Mário Flávio - 19.12.2025 às 20:33h

A crise interna no MDB de Pernambuco ainda está longe de um desfecho. O senador Fernando Dueire e o deputado estadual Jarbas Filho contestam a versão de que o presidente estadual do partido, Raul Henry, teria obtido uma decisão definitiva a seu favor no Tribunal Superior Eleitoral (TSE), nesta sexta-feira (19), para ratificar sua reeleição no comando da legenda.

De acordo com Dueire e Jarbas Filho, o ministro Antonio Carlos Ferreira não julgou o mérito do recurso apresentado pelo grupo derrotado no Congresso Estadual do MDB. Segundo eles, o magistrado apenas desconsiderou o recurso por entender que a matéria não é de competência da Justiça Eleitoral, mas sim da Justiça Comum, por se tratar de uma questão interna do partido.

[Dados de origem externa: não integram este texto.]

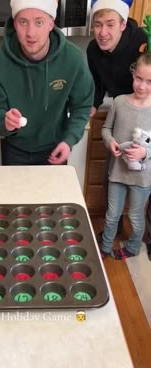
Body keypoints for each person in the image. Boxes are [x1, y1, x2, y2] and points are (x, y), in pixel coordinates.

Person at [0, 0, 94, 166]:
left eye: (39, 22)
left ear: (51, 23)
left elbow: (82, 106)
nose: (31, 33)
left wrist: (69, 140)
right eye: (23, 22)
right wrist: (3, 121)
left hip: (55, 148)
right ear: (14, 23)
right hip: (14, 150)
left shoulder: (73, 59)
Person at [86, 0, 151, 257]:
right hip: (120, 110)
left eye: (110, 25)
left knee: (141, 200)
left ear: (123, 25)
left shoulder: (141, 42)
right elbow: (97, 83)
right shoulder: (93, 50)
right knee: (111, 180)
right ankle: (108, 235)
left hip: (144, 117)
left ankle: (140, 239)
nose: (103, 32)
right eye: (98, 25)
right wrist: (92, 105)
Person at [100, 51, 151, 260]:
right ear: (133, 74)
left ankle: (132, 247)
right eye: (139, 79)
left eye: (149, 82)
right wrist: (110, 141)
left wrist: (145, 152)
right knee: (112, 215)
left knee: (136, 216)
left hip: (143, 177)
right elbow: (106, 128)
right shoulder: (119, 102)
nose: (142, 86)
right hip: (118, 173)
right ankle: (103, 249)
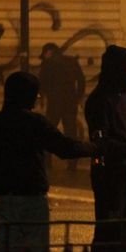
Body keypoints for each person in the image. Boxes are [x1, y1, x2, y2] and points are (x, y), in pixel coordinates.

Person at [0, 71, 94, 252]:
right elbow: (64, 147)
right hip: (33, 199)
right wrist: (94, 148)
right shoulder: (34, 123)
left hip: (5, 198)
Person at [84, 44, 126, 252]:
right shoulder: (100, 100)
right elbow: (102, 141)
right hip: (109, 176)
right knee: (109, 231)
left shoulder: (123, 97)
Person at [39, 42, 86, 170]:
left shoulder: (47, 64)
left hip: (54, 103)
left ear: (49, 52)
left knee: (48, 132)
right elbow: (81, 80)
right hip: (70, 103)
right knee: (71, 133)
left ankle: (47, 162)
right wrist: (78, 96)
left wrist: (42, 97)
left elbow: (42, 83)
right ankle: (72, 163)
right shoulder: (71, 61)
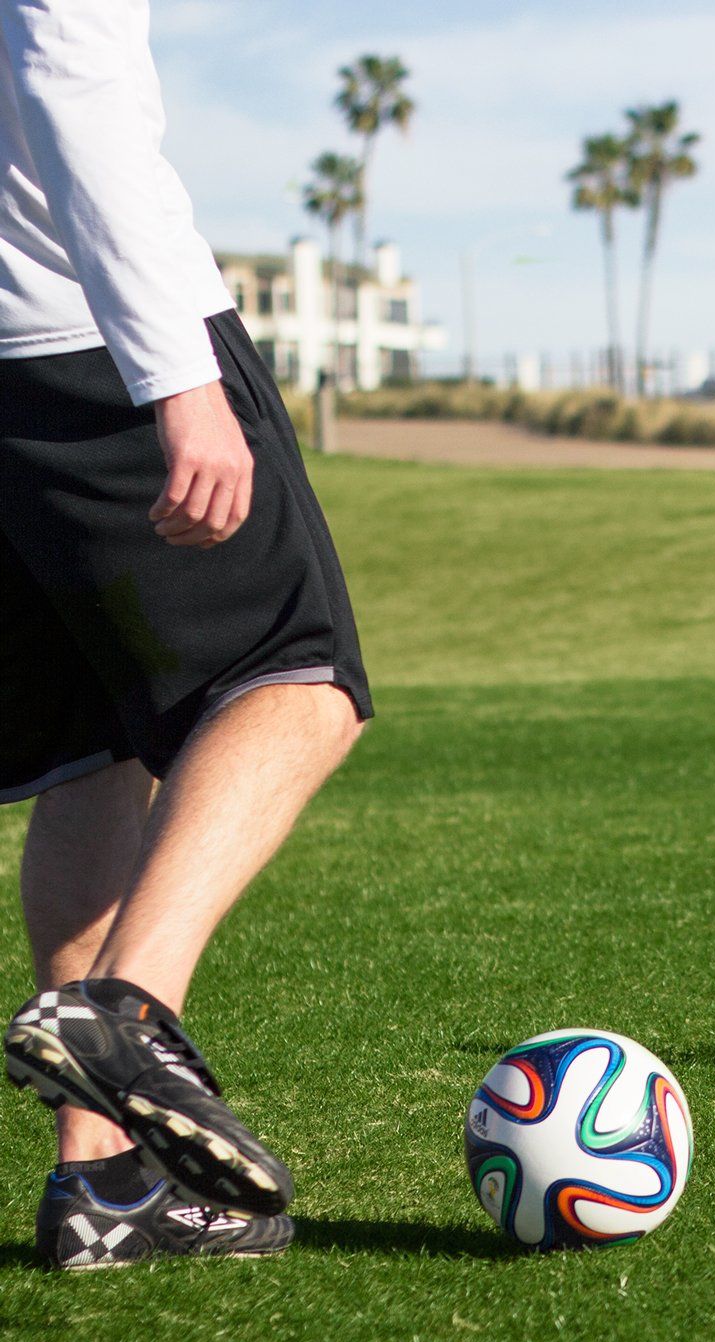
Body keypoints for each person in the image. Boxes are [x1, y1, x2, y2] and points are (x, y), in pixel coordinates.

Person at [0, 1, 372, 1269]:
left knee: (93, 740)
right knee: (297, 676)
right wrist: (179, 378)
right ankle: (125, 1008)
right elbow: (72, 75)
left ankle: (98, 1189)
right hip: (87, 335)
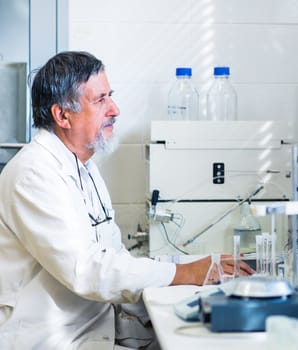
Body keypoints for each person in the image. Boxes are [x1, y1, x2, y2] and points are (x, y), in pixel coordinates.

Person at [0, 51, 253, 349]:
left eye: (111, 96)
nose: (115, 109)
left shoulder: (83, 167)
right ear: (62, 115)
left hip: (92, 329)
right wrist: (183, 273)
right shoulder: (34, 173)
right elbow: (88, 270)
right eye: (100, 100)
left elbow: (113, 256)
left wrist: (170, 306)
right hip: (51, 340)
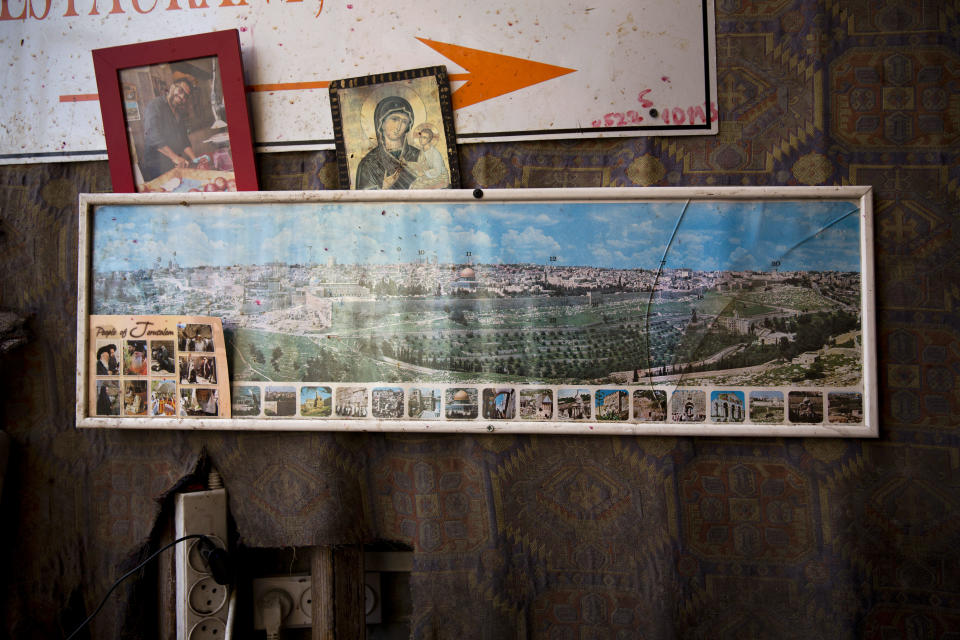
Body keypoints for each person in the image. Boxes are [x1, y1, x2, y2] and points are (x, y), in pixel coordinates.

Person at [355, 96, 420, 190]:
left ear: (408, 127)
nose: (399, 126)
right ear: (381, 123)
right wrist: (385, 188)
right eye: (394, 119)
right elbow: (365, 201)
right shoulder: (368, 163)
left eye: (404, 121)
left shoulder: (418, 155)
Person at [141, 78, 197, 182]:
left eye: (185, 96)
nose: (181, 97)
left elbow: (184, 140)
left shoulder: (178, 113)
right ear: (172, 87)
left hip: (174, 164)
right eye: (180, 91)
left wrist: (195, 159)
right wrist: (174, 157)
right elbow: (153, 136)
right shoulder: (155, 105)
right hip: (156, 166)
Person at [409, 123, 449, 189]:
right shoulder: (422, 150)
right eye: (421, 137)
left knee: (417, 187)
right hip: (428, 175)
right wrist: (408, 163)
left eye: (424, 138)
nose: (421, 139)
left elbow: (437, 171)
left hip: (440, 177)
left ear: (429, 139)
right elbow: (420, 165)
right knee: (412, 186)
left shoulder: (435, 153)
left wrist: (424, 173)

Na decisão, o ministro foi claro ao afirmar que “a jurisprudência deste Tribunal Superior é firme no sentido de que não compete à Justiça Eleitoral apreciar questões interna corporis dos partidos, a não ser que a decisão produza reflexos no processo eleitoral”. Ele acrescentou ainda que “os pressupostos fáticos alegados não permitem inferir a competência do Tribunal Superior Eleitoral para apreciar a matéria, pois não se demonstrou a existência de reflexo ou impacto no processo eleitoral ou na esfera jurídica dos participantes do pleito”.

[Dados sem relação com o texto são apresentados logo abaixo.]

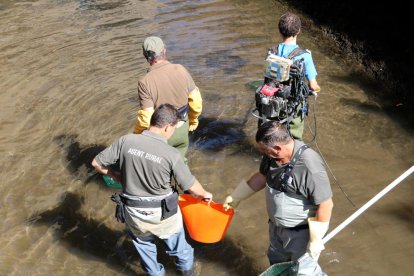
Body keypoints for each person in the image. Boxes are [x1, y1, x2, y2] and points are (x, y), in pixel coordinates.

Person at [92, 104, 213, 276]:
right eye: (173, 128)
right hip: (163, 215)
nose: (172, 133)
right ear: (166, 127)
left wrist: (117, 176)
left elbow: (96, 163)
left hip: (134, 213)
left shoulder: (126, 140)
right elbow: (190, 185)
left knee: (145, 251)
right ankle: (188, 273)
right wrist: (205, 194)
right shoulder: (171, 154)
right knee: (181, 251)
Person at [223, 121, 333, 275]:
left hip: (301, 234)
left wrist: (315, 240)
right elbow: (262, 176)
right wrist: (236, 196)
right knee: (277, 263)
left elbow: (326, 204)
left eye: (264, 150)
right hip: (276, 228)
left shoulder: (309, 166)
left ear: (277, 148)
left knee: (304, 272)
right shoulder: (272, 156)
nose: (262, 153)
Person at [133, 36, 203, 162]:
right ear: (164, 51)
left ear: (145, 56)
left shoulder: (144, 82)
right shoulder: (180, 69)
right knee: (180, 164)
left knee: (159, 167)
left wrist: (137, 136)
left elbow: (146, 119)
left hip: (162, 133)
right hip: (182, 127)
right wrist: (193, 120)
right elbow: (196, 101)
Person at [260, 12, 321, 140]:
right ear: (298, 30)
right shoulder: (305, 56)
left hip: (272, 100)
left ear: (279, 30)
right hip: (293, 104)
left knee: (271, 133)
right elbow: (313, 85)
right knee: (293, 137)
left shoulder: (272, 51)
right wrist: (315, 90)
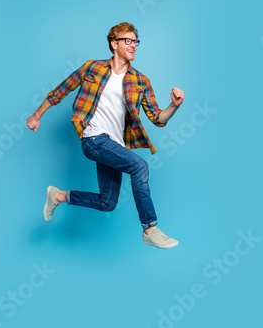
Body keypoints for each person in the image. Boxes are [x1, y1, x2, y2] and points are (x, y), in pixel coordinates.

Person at [26, 22, 184, 249]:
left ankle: (58, 196)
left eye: (135, 42)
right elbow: (61, 90)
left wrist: (174, 106)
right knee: (139, 167)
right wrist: (36, 115)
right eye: (127, 41)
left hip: (113, 145)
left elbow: (158, 119)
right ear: (114, 44)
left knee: (107, 202)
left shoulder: (140, 81)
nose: (133, 46)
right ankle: (150, 228)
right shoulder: (92, 68)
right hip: (93, 139)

Com isso, o imbróglio envolvendo o MDB de Pernambuco segue tramitando no Tribunal de Justiça do Distrito Federal, que ainda não analisou o mérito da ação. Em decisão anterior, no dia 14 de novembro, o desembargador Arquibaldo Carneiro determinou, em caráter provisório, o restabelecimento do diretório estadual até o julgamento definitivo do recurso.

Na avaliação do magistrado, “é mais prudente, nesta cognição sumária, sobrestar a decisão de origem, restabelecendo provisoriamente o diretório estadual”. Ele destacou ainda que a manutenção temporária da direção partidária “permite que a atividade partidária no estado prossiga com regularidade”. Enquanto o mérito não é julgado, a disputa política e jurídica no MDB pernambucano segue aberta — e a pacificação interna, distante.